--- Task data ---
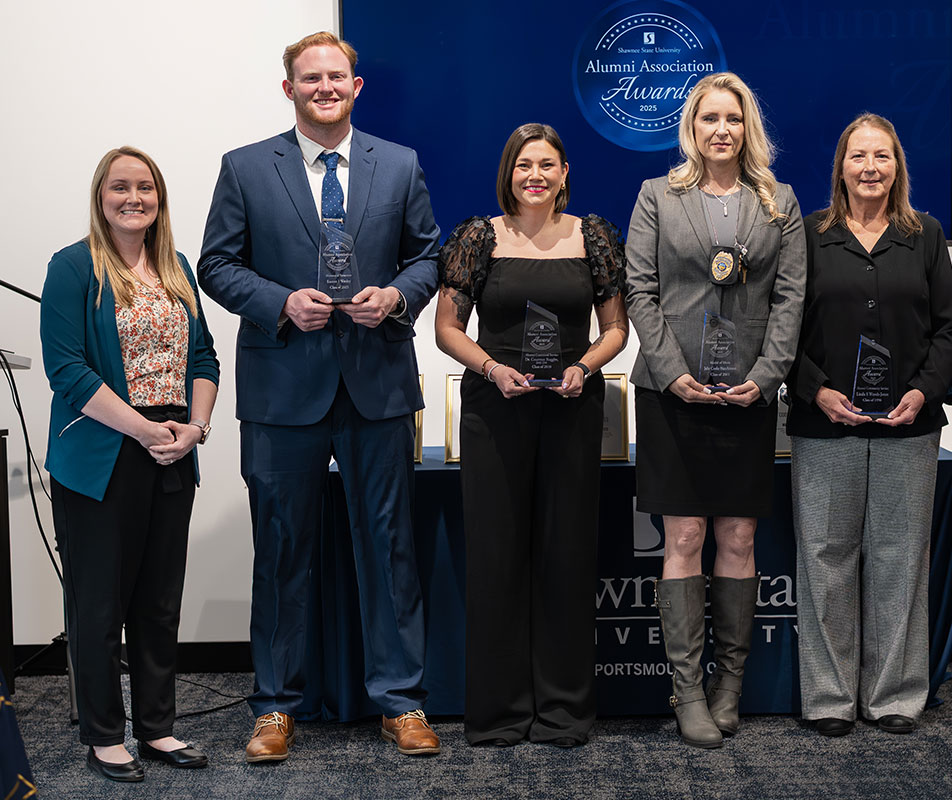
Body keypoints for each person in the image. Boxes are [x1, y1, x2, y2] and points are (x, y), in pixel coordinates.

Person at [198, 31, 441, 761]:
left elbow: (426, 255)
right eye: (311, 79)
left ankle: (401, 703)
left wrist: (396, 297)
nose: (325, 88)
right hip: (282, 390)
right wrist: (278, 303)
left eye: (337, 77)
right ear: (289, 89)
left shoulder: (398, 165)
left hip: (377, 385)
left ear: (356, 87)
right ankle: (275, 706)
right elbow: (216, 263)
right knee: (281, 551)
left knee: (390, 547)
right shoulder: (245, 167)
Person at [625, 72, 805, 748]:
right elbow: (639, 289)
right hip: (674, 396)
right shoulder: (657, 197)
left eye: (732, 119)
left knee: (737, 538)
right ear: (692, 129)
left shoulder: (778, 201)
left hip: (748, 396)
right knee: (685, 539)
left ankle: (730, 683)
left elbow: (791, 298)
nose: (721, 130)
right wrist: (672, 374)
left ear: (746, 128)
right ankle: (687, 690)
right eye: (709, 120)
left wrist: (765, 377)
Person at [434, 123, 628, 747]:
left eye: (547, 164)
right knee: (497, 559)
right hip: (496, 409)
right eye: (524, 165)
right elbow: (446, 328)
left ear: (565, 173)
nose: (535, 175)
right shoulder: (477, 237)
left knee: (566, 557)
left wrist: (584, 367)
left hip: (572, 407)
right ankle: (497, 714)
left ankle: (565, 711)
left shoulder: (593, 237)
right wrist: (491, 367)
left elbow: (616, 329)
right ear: (508, 174)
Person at [41, 146, 219, 782]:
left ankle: (158, 730)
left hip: (172, 450)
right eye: (121, 187)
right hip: (103, 454)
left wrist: (192, 431)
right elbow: (68, 372)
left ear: (159, 198)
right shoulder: (73, 268)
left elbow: (204, 360)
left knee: (157, 601)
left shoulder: (177, 268)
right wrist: (145, 430)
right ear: (101, 195)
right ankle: (103, 735)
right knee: (99, 603)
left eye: (145, 187)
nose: (134, 197)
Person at [786, 113, 952, 737]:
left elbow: (950, 327)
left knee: (898, 559)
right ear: (840, 166)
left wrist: (923, 391)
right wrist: (816, 390)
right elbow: (783, 327)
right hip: (823, 423)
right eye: (858, 156)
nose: (870, 167)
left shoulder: (924, 235)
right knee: (825, 560)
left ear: (897, 167)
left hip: (907, 427)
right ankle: (830, 698)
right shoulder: (808, 235)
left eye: (882, 157)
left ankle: (895, 694)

--- Exercise objective ---
All lines above holding the word "shoulder" make up the answer; copy each one.

--- Response box ---
left shoulder: (398, 165)
right shoulder: (245, 167)
right shoulder: (657, 197)
left shoulder: (778, 201)
right shoulder: (477, 237)
left shoulder: (593, 237)
right shoulder: (73, 268)
left shoulder: (177, 268)
left shoulder: (924, 235)
right shoulder: (808, 235)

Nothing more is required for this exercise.